How can this be so? All I can tell you is that it came to me as a revelation . . . and has been confirmed to me by actual experience . . . I've found it to be so! In effect, It calls for a personal mind-set -- very deliberate, as definitive as possible, and continually reinforced by dedication and insistence. It's a bit like training a pet . . . and we may actually be doing something of the sort! (the consciousness portion of ourself is dealing with the mind/body part of us). That's my best guess, as to the mechanism, and it's all I can say in response to the dubious among you. As to the ultimate effect, I can best illustrate it with recent personal experience...

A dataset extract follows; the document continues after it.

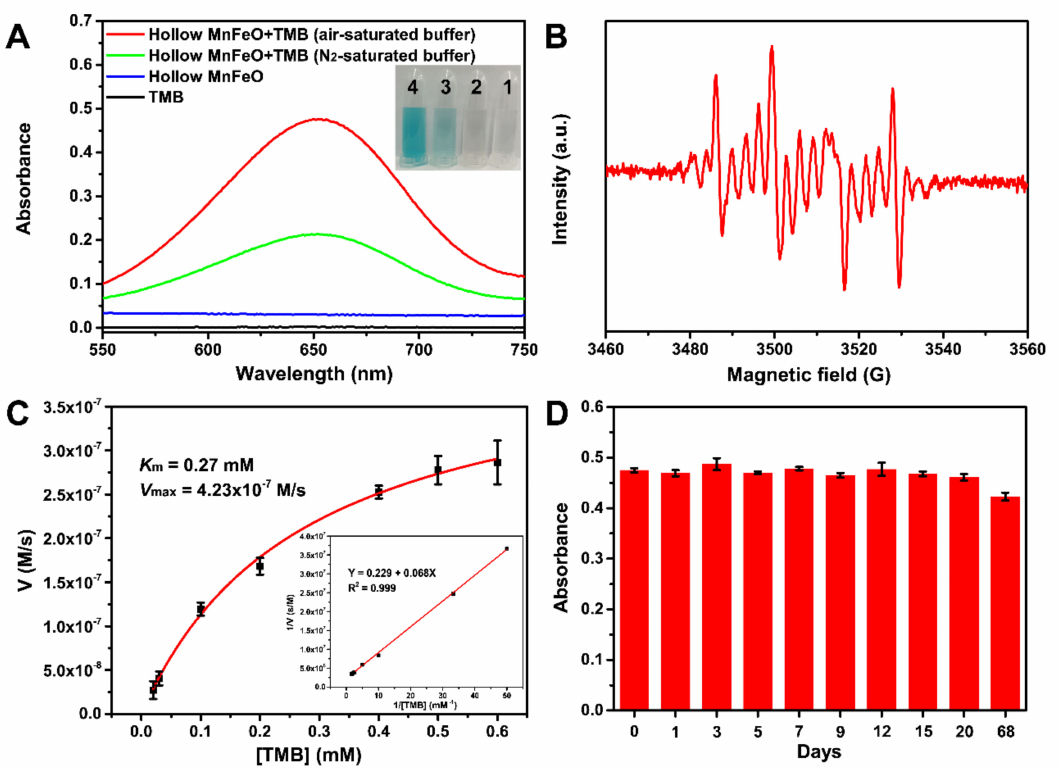
Figure 2. ( A ) compares UV-vis spectra of different systems, and the inset is the corresponding photograph (1—TMB; 2—Hollow MnFeO; 3—Hollow MnFeO+TMB in N 2 -saturated buffer; 4—Hollow MnFeO+TMB in air-saturated buffer). ( B ) shows the EPR spectrum of the hollow MnFeO solution with 5,5-dimethyl-1-pyrroline-1-oxide as a capturer. ( C ) records kinetic plots of hollow MnFeO catalyzing the TMB chromogenic reaction, and the inset shows the corresponding dou- ble reciprocal graph. ( D ) demonstrates the excellent stability of hollow MnFeO as an oxidase mimic stored in DW at room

My long-time readers know that I've had to deal with a dysfunctional bowel system for many years. It puts me on the edge of a 'continual conflict' going on within me -- a steady uncertainty as to whether I am 'endangering myself' by failing to pursue some sort of medical treatment avenue. I have a long-standing aversion to that, as many also know.
Instead, I practice a creative program of 'changing the game' to one toward which I am more favorably disposed: Using this creative element of consciousness, I regularly tell myself that a healing process is underway, within my guts. I am actively changing the terms of what may be happening inside my body. And I've no reason to doubt the quality and continuity of the internal healing I've been receiving from it.
Just today, in fact, my bowels performed remarkably, for me -- entirely on their own initiative! -- after a full night of unusually good sleep. (Which is probably why I chose this evening to make this particular LiveJournal entry).
[In all honesty, though, the blessing has happened before . . . and then I've gone right back into Bowel Lockup. BUT, it can do that 'switch' on me again and again, so long as it keeps going the full round . . . it's okay, you see, because it's pulling me through this passage of change, healing me as it goes, and now validating the point I'm trying to get across!]
I watch the nightly news about that monster East Coast storm they call Sandy, and it gives me every indication that our world, indeed, has come to (or is coming to) its radical interface with a "moment of world-changing destiny" . . . or as I usually put it: Ascension.
It remains fascinating to me that there is so much difficulty -- within our generalized reality, and among folks, broadly -- of handling this vision . . . which more and more assertively presents itself. Now we are coping with an East Coast situation of utter, unimaginable (before now) disaster -- and yet we seem to prefer a kind of insistent denial in the face of it. So deeply are we 'infected' by our reliance on what we like to call the "rational" view of things.
Folks, can't you see, by now, that we're hooked on a level of belief, in a level of assumed reality, that boils down to nothing more than a belief system? It may have all the blessings of our full cultural heritage of "clear thinking" -- but in the evident end, it is simply a viewpoint, painted for us as truth, rationalism, the way things 'really are' . . . whatever you wish to call it. Except Reality.
For the Reality is now familiar to us as Sandy . . . in its full and awesome presence for so many who have been trying to cope with it. And yet, everyone at large -- as much (and thankfully!) as Sandy is seen to be some function of Global Warming -- refuses to see any connection (any realistic connection) with the circumstance that we are also approaching a critical time of turn-aroundthat many of us view as the deadline moment for our entry into a multi-dimensional reality.
Well, you are privileged, or entitled, to the reality you choose for your own. I couldn't take that from you, no matter what 'proof' I present. I merely want to make the case for an open mind. And leave this with you as my parting shot.